In Ungheria, i dereje sono ravioli dolci, ma non esattamente un dessert, piuttosto un piatto unico, molto ricco di calorie. Sono una pasta ripiena dolce, farcita con marmellata di prugne o altra a piacere, bolliti e serviti con olio e pangrattato cotti insieme allo zucchero.
Con i pierogi polacchi si entra ufficialmente nella grande ed estesa famiglia orientale, composta anche da pelmeni e vareniki, che arriva fino alla Cina, con una grande varietà di forme e impasti. I pierogi si preparano in moltissime versioni, sia dolci che salate, con carne, frutta, formaggio, funghi. Quelli più diffusi e amati, però, sono i pierogi ruskie, ripieni di patate e ricotta, serviti con panna acida ed erba cipollina. A volte si fanno prima bollire e poi si passano in padella con il burro.
In Georgia, i khinkali, grandi e chiusi in cima con una specie di nodo, si trovano di carne di maiale e manzo, ma anche di patate e formaggio. La particolarità è che la carne è messa nell’impasto cruda e quindi il ripieno è quasi brodoso.
I pelmeni, diffusi dalla Siberia fino all’Europa centro-orientale, sono parenti stretti dei pierogi e in una sfoglia sottile, composta di farina, uova e, a volte, latte, racchiudono un ripieno di maiale, agnello, manzo, o qualunque altro tipo di carne aromatizzata con pepe, cipolla, aglio; mischiarne diversi tipi è un’usanza comune. La ricetta tradizionale degli Urali richiede il quarantacinque per cento di manzo, il trentacinque per cento di agnello e il venti per cento di maiale. Vengono serviti con burro o panna acida, ma anche aromatizzati con senape, rafano e aceto.
I varenyky sono invece ucraini e di forma triangolare e si possono realizzare con ripieni di formaggio, fagioli, cipolla, lardo e funghi e si condiscono con burro fuso e panna acida. Ce n’è una variante dolce, ottima per il dessert o come colazione, con ripieno a base di ciliegia o frutti di bosco o ricotta, zucchero e uovo.
E infine, in Cina si trovano quelli che forse sono i capostipiti di tutte queste paste ripiene, gli jiaozi, meglio noti a chi frequenta i ristoranti cinesi come ravioli al vapore. Diffusi e popolarissimi anche in Giappone, dove diventano gyoza e hanno molto più aglio, sono in genere ripieni di carne e/o verdura, e sono avvolti con una pasta sottile sigillata con la pressione delle dita.

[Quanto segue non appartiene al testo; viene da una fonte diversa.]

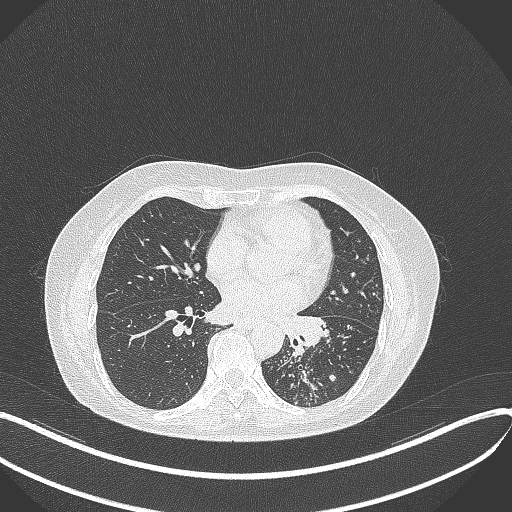
Chest CT, one axial slice; slice 184 of 429 in the series (ordered by position); reconstruction kernel B70f; 100 kVp; lung window (W 1500 / L -600 HU); 1 mm slice thickness; 512 × 512 image matrix. Female patient, age 63 years. From the clinical record (not read from this slice): clinical TNM (as recorded): T1b N0 M0; histopathological grade: G2-3.
Annotated regions visible in this slice (bounding box drawn by a radiologist):
- lung tumour (recorded histology: adenocarcinoma): box from (x=285, y=315) to (x=330, y=353) px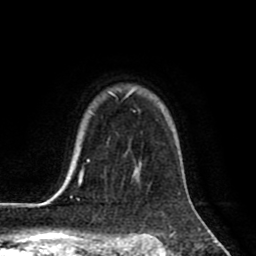
Breast MRI (dynamic contrast-enhanced), one axial slice. Position 64 of 80 along the scan axis. Cropped to one breast. Dynamic contrast-enhanced series, time point 2 of 8 at this slice position (early post-contrast). 1.5 T. TE 2.6 ms, TR 6.1 ms. 2 mm slice thickness. 256 × 256 image matrix, field of view 160 × 160 mm. Female patient.
Outlined on this slice (semi-automatic segmentation, software-assisted and operator-edited):
- enhancing-tissue mask used for the functional tumour volume (all voxels passing the contrast-enhancement thresholds inside the analysis volume; usually the tumour): bounding box <63,90,136,198> (left, top, right, bottom; pixels)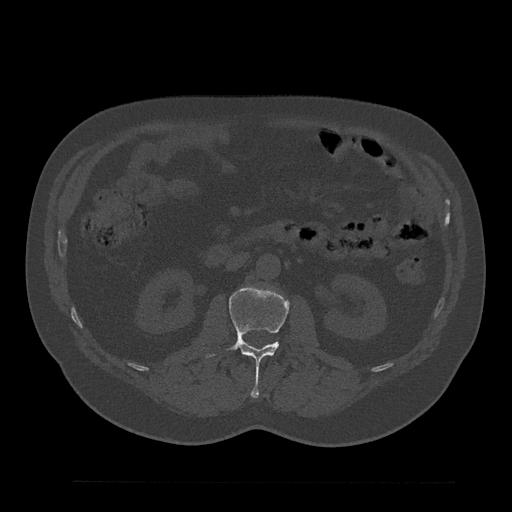
CT including the spine, one axial slice. Slice 95 of 797 in the series (ordered by position). Reconstruction kernel Br40s/3. 120 kVp. Bone window (W 1800 / L 400 HU). 512 × 512 image matrix, field of view 430 × 430 mm. Male patient, age 61 years. Case-level facts recorded for this patient, not image findings: primary cancer: prostate.
Outlined on this slice (semi-automatic segmentation, software-assisted and operator-edited):
- L2 vertebra: box from (x=205, y=285) to (x=312, y=398) px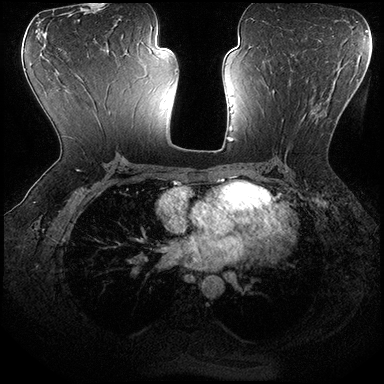
Breast MRI (dynamic contrast-enhanced), one axial slice. Slice 100 of 200 in the series (ordered by position). Dynamic contrast-enhanced series, time point 2 of 8 at this slice position (early post-contrast). 3 T. TE 2.3 ms, TR 4.4 ms. 1 mm slice thickness. 384 × 384 image matrix. Female patient.
Annotated regions visible in this slice (semi-automatically segmented with operator editing):
- enhancing-tissue mask used for the functional tumour volume (all voxels passing the contrast-enhancement thresholds inside the analysis volume; usually the tumour): bounding box [x1, y1, x2, y2] px = [272, 89, 336, 125]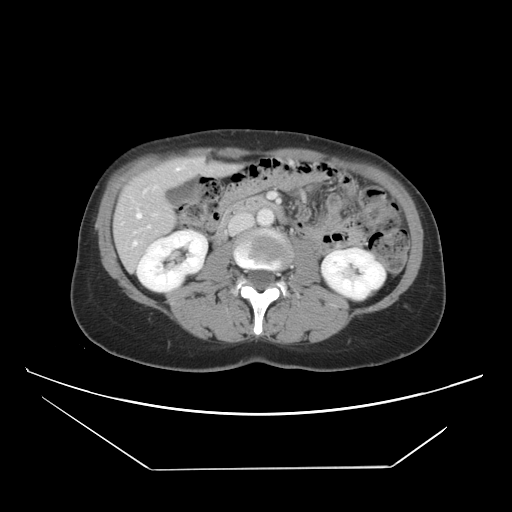
Contrast-enhanced abdominal CT, one axial slice. Slice 16 of 42 in the series (ordered by position). 120 kVp. Soft-tissue window (W 400 / L 40 HU). 512 × 512 image matrix. From the clinical record (not read from this slice): patient: female, age 63 years at operation; diagnosis: colorectal cancer liver metastases, imaged before liver resection.
Structures marked on this image (outlined manually by an expert reader):
- hepatic veins: bounding box <132,161,201,246> (left, top, right, bottom; pixels)
- liver: <116,158,232,269>
- planned liver remnant (the part of the liver to remain after resection): <121,158,215,215>
- portal vein (with intrahepatic branches): <143,189,270,229>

Non devono essere confusi con i wonton: i jiaozi hanno una pasta più spessa e ondulata, schiacciata alle estremità, e si mangiano intinti in salsa di soia e aceto di soia o salsa chili piccante, mentre i wonton sono più sottili e sferici, e di solito sono serviti in brodo o fritti. Tanto gli uni come gli altri, tuttavia, si trovano in tante versioni quante la creativa e multiforme cucina orientale può inventarsi: ripieni di mandorle, gamberetti, carni di ogni tipo, soia, verdure e spezie a piacere. Tutto, tranne, ovviamente, il formaggio che non compare mai nelle ricette della tradizione anche se è sempre più presente nei negozi e in tavola.
In Corea si trovano i mandu, un tempo cibo di corte e oggi popolare spuntino, farciti con ogni tipo di carne, pesce e verdure, compreso l’immancabile kimchi, l’onnipresente cavolo fermentato piccante. Sono parenti dei manti turchi e armeni e dei mantu afghani, ovvero pasta ripiena di carne e cipolla con una salsa di yogurt e aglio, e sono stati diffusi in Asia dalle tribù nomadi giunte dall’Asia centrale verso l’Anatolia nel tredicesimo secolo.
Grandi, e rotondi, i momo, i ravioli originari del Nepal e del Tibet, ma presenti anche nel Bhutan e negli stati himalayani dell’India, sono ricchi di aromi e spezie come cumino, cipolla, zenzero, aglio e hanno, soprattutto in Nepal, varianti vegetariane con verza, patate e formaggio. Ci sono gli sha momo: ripieni di manzo o yak, khasi momo, con agnello o montone, i tarkari, con verdure, gli achar momo in salsa di pomodoro tipici di Kathmandu e tante altre varietà.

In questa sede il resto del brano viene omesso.